## Given data

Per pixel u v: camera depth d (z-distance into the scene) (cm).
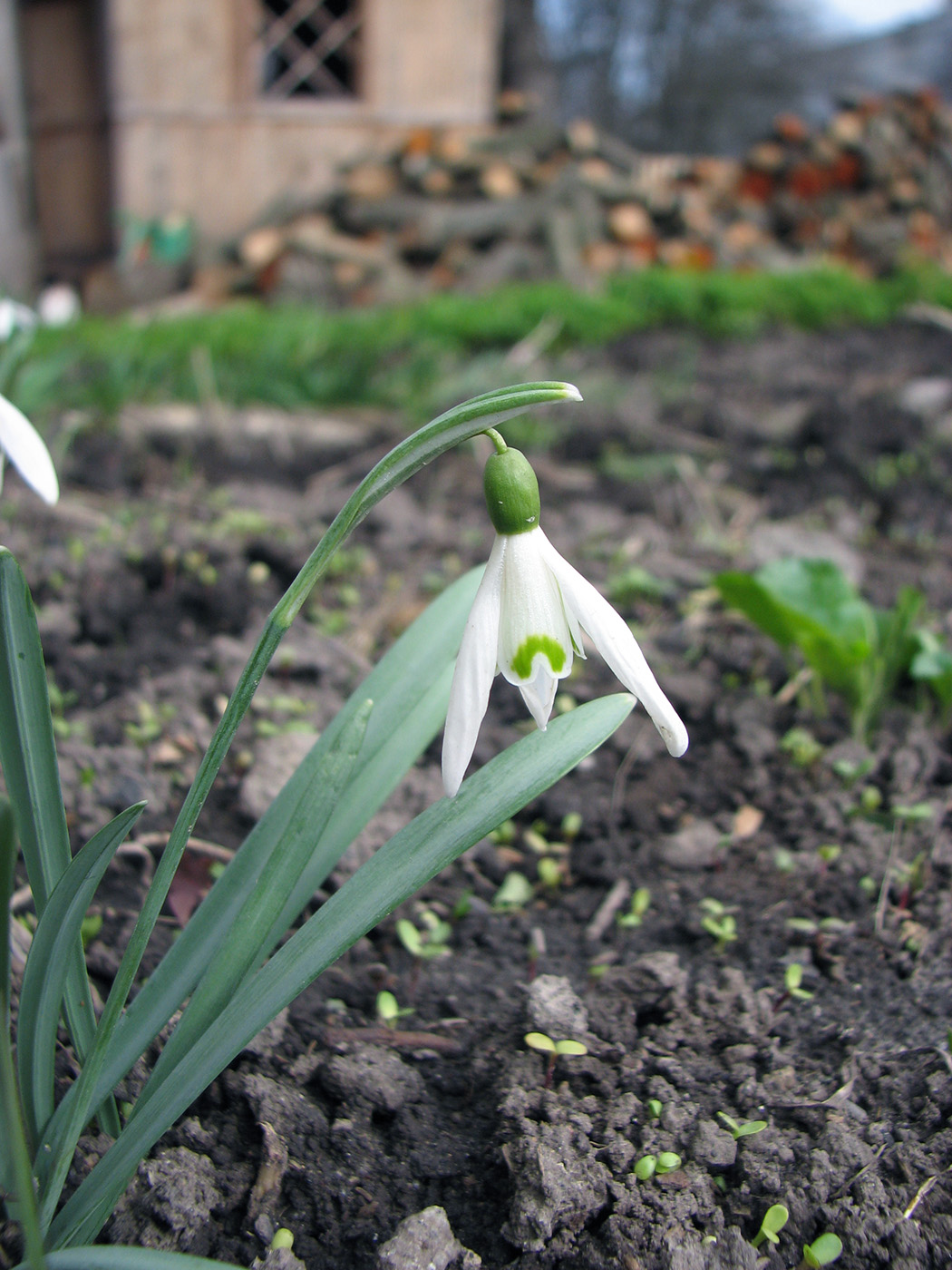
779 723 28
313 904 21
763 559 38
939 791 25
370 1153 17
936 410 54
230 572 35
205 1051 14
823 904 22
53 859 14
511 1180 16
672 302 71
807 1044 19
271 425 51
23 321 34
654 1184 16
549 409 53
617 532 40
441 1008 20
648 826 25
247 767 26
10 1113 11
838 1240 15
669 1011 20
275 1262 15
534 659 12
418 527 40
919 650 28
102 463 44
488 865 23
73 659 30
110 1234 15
* * *
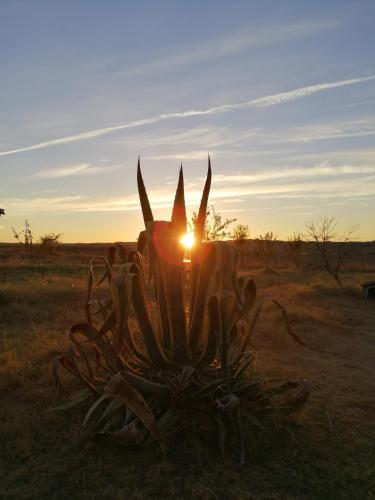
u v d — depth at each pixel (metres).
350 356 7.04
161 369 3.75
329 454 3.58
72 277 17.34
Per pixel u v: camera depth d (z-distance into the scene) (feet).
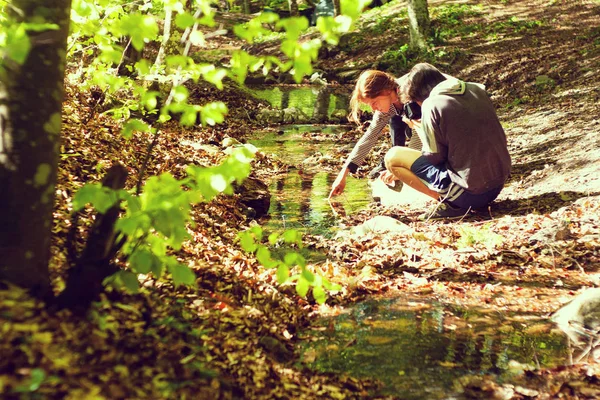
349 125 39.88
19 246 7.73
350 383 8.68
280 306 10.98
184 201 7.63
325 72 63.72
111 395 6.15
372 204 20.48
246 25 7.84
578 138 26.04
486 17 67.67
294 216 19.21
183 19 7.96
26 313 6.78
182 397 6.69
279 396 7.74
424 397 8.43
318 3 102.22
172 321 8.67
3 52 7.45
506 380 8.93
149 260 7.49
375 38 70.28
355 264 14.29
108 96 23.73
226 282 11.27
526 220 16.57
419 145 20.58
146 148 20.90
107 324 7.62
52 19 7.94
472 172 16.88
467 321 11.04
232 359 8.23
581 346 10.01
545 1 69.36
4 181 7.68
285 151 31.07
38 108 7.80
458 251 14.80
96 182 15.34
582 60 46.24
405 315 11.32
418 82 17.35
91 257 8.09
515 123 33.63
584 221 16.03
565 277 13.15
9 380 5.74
--
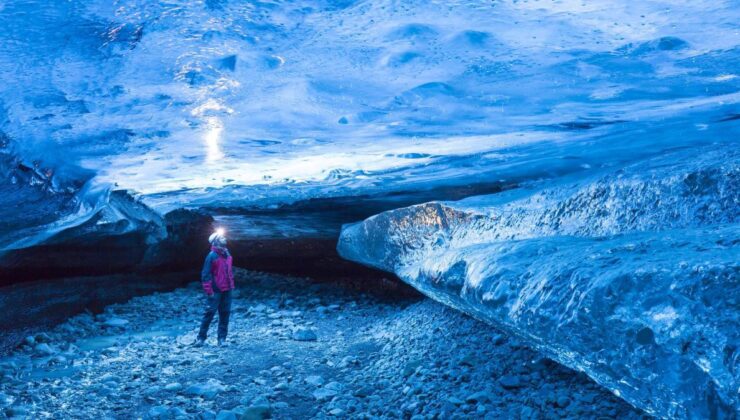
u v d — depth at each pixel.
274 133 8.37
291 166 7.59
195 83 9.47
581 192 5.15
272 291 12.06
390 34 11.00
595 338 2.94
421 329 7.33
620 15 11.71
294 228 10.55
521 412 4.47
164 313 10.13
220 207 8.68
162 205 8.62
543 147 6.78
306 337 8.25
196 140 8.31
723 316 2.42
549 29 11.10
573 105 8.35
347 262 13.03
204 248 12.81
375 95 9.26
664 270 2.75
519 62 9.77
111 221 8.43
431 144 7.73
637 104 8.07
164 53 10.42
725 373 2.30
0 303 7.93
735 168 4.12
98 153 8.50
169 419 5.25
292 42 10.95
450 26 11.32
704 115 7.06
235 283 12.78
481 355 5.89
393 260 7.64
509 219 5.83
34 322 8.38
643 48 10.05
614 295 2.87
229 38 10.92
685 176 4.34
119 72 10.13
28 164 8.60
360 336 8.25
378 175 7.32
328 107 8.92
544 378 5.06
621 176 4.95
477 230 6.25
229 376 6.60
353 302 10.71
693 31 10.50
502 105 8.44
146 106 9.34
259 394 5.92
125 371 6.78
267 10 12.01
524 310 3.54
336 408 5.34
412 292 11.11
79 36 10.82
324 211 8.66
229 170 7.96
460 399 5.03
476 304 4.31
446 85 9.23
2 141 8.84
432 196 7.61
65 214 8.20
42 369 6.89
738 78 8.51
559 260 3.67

## Task goal
Your task is to restate, word for word, only those lines above that fall between the line holding "685 176 4.34" and the line holding "559 260 3.67", inclusive.

## Written reply
685 176 4.34
119 72 10.13
28 164 8.60
360 336 8.25
378 175 7.32
328 107 8.92
544 378 5.06
621 176 4.95
477 230 6.25
229 376 6.60
353 302 10.71
693 31 10.50
502 105 8.44
146 106 9.34
259 394 5.92
125 371 6.78
267 10 12.01
524 310 3.54
336 408 5.34
412 292 11.11
79 36 10.82
324 211 8.66
229 170 7.96
460 399 5.03
476 304 4.31
446 85 9.23
2 141 8.84
432 196 7.61
65 214 8.20
42 369 6.89
738 78 8.51
559 260 3.67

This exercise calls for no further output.